Questions:
1. Summarize the review of the CRKT Heiho and Hissatsu folders in two sentences.
2. According to the review of the CRKT Heiho and Hissatsu folders, about how far must the blade be opened before the OutBurst mechanism springs it fully open?

Supplied passage:
────

CRKT Heiho and Hissatsu folders


CRKT Heiho and Hissatsu folders

Previously, I reviewed the James Williams designed Shinbu and Hisshou short sword defensive knives and was so wowed by their cutting ability that I picked up both of James’ folding knife designs produced by CRKT as well.

James Williams, as you may remember, is a world renowned sword practitioner and sword cutting expert. He is also actively involved in teaching Military special operations and government security professionals how to handle an edged weapon in situations where firearms are not permitted. The request came back to James for smaller folding knives that still packed the powerful cutting characteristics of the larger fixed blade knives and short swords. The result was the Heiho and Hissatsu folding knives. These are two very serious defensive knives for their size.


Fit & feel

CRKT Heiho Folder: I own more than a few CRKT knives and the Heiho is from my opinion the finest folding knife CRKT has produced. They have done an absolutely beautiful job with the G10 handle and blade finish of this knife. Generally CRKT has been known for making what would be termed as high quality working knives, but this beautifully elegant knife will look good in fatigues, jeans, or with a suit. The CRKT Heiho is a great size which also has a blade length legal to carry in the more restrictive cities. Despite the minimalistic design, the knife feels very comfortable in the hand in a variety of grips.

CRKT Hissatsu Folder: The Hissatsu Folder also has the same overall subdued design which does not scream “Look, I have a tactical knife clipped in my pocket”. When in the pocket it looks a lot less like a tactical knife and more like a tool than almost any other knife made. This is a good thing if you want to keep a low profile. The Hissatsu Folder’s glass filled nylon handles does have more of that high quality working knife look however the grip is very secure regardless of how wet the handle is.


The Heiho and Hassatsu Folder both share the same overall design, with dual grind modified tanto points, AUS8 blade steels, thumb disks for easy ambidextrous opening, LAWS liner locking systems, and OutBurst assisted opening mechanisms.

James Williams designed the blade shape after a classical Samurai design, which gives outstanding penetrating power as well as exceptional slashing performance. There are a load of premium steels out there, but for me, AUS 8 stainless steel has been a favorite with great strength, edge-holding ability, and very good stain resistance. I also like it because it can be resharpened to a razor edge about twice as fast as the premium steels.


Operation on both models is simple and easy with the ambidextrous thumb disk and CRKT’s OutBurst assisted opening mechanism, which springs the blade fully open after you have opened the it approximately 30 degrees. The OutBurst spring mechanism can be easily removed with just a set screw, and I found I prefered the CRKT Heiho without it. The CRKT Hassatsu Folder has an AutoLAWKS safety which instantly locks the liner lock in place creating in essence a fixed blade knife. The AutoLAWKS system assures the knife cannot be closed accidentally during use. The Heiho has a manual LAWKS safety which can be engaged as needed.

────

Information given:
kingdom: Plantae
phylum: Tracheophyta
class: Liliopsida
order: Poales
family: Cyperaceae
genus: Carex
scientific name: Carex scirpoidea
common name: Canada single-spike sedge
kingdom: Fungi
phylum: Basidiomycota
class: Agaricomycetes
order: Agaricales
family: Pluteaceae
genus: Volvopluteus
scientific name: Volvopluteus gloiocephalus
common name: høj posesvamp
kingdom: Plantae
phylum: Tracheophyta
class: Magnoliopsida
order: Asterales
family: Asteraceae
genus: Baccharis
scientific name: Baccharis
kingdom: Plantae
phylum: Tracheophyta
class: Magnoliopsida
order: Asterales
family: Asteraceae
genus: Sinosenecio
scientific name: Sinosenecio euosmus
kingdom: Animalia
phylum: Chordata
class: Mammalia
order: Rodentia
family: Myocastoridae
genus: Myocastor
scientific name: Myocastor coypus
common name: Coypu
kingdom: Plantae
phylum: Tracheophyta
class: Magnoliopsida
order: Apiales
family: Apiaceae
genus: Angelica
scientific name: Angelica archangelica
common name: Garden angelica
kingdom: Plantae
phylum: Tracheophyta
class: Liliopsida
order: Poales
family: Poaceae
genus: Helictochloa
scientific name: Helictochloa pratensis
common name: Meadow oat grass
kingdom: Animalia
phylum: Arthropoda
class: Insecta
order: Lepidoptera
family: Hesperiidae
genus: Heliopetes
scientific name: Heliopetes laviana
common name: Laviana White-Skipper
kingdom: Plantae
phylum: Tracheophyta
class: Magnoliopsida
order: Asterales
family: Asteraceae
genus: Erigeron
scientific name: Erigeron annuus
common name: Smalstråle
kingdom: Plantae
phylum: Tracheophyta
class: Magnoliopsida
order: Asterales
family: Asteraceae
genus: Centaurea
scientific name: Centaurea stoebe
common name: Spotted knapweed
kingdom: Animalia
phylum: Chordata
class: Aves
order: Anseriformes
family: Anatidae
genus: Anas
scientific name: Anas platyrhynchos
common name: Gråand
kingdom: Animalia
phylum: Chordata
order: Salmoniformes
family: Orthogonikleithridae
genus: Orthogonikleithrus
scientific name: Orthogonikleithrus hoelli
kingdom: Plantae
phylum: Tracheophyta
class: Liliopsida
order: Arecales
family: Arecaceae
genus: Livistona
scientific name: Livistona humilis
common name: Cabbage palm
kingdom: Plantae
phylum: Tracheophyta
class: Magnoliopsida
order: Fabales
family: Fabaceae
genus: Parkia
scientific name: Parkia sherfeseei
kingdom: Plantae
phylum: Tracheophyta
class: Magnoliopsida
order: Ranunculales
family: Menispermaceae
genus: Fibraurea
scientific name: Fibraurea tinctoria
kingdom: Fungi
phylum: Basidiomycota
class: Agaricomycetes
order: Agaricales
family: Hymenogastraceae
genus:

────

Task-by-task answers:
1. James Williams, a sword-cutting expert who teaches military special operations and government security professionals to handle edged weapons, designed the Heiho and Hissatsu folders for CRKT as smaller knives that keep the cutting power of his larger blades. Both have dual grind modified tanto points, AUS8 steel, ambidextrous thumb disks, LAWS liner locks and OutBurst assisted opening; the Heiho stands out for its elegant G10 handle, and the Hissatsu for its low-profile look, secure wet grip and AutoLAWKS safety.

2. About 30 degrees.